Task brief> Please pick out every line that follows containing the word "median", with case matching exactly, and copy each of those lines in full.

Material supplied>
◆ ◆ ◆ ◆ ◆ ◆ ◆

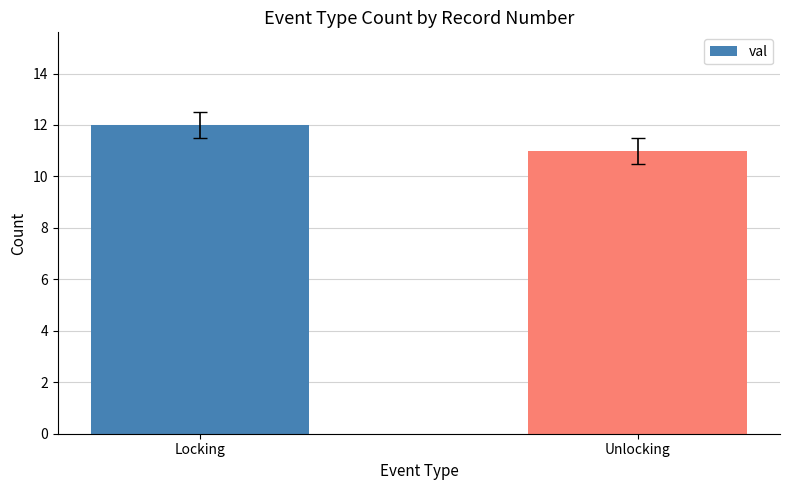

What is the change in value from Locking to Unlocking?

-1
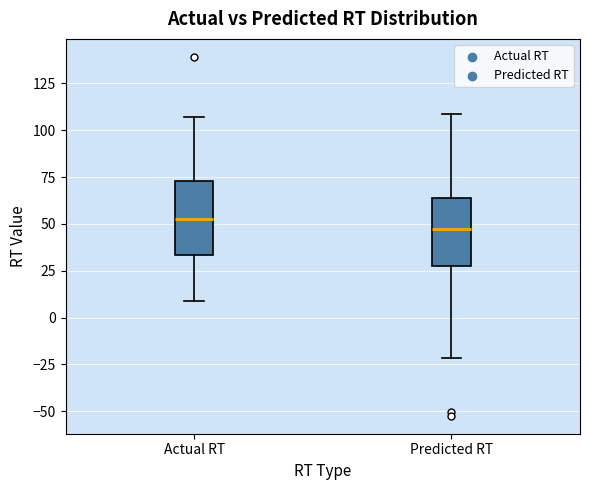

Reading left to right, read every box against the y-axis: the position of its median line, the range the box covers, and the ends of its whiskers. The values are not printed on the chart, so give them approximately, as read against the axis.

Actual RT: median 55, box 35 to 75, whiskers 10 to 105
Predicted RT: median 45, box 30 to 65, whiskers -20 to 110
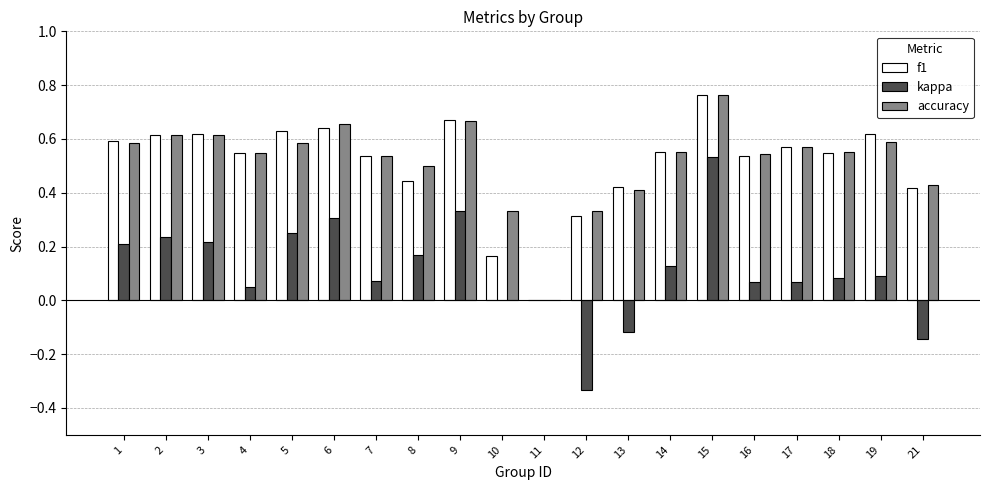

How many groups of bars are there?

20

◆ ◆ ◆ ◆ ◆ ◆ ◆

Problem solution>
Reading left to right, read every box against the y-axis: the position of its median line, the range the box covers, and the ends of its whiskers. The values are not printed on the chart, so give them approximately, as read against the axis.
Actual RT: median 55, box 35 to 75, whiskers 10 to 105
Predicted RT: median 45, box 30 to 65, whiskers -20 to 110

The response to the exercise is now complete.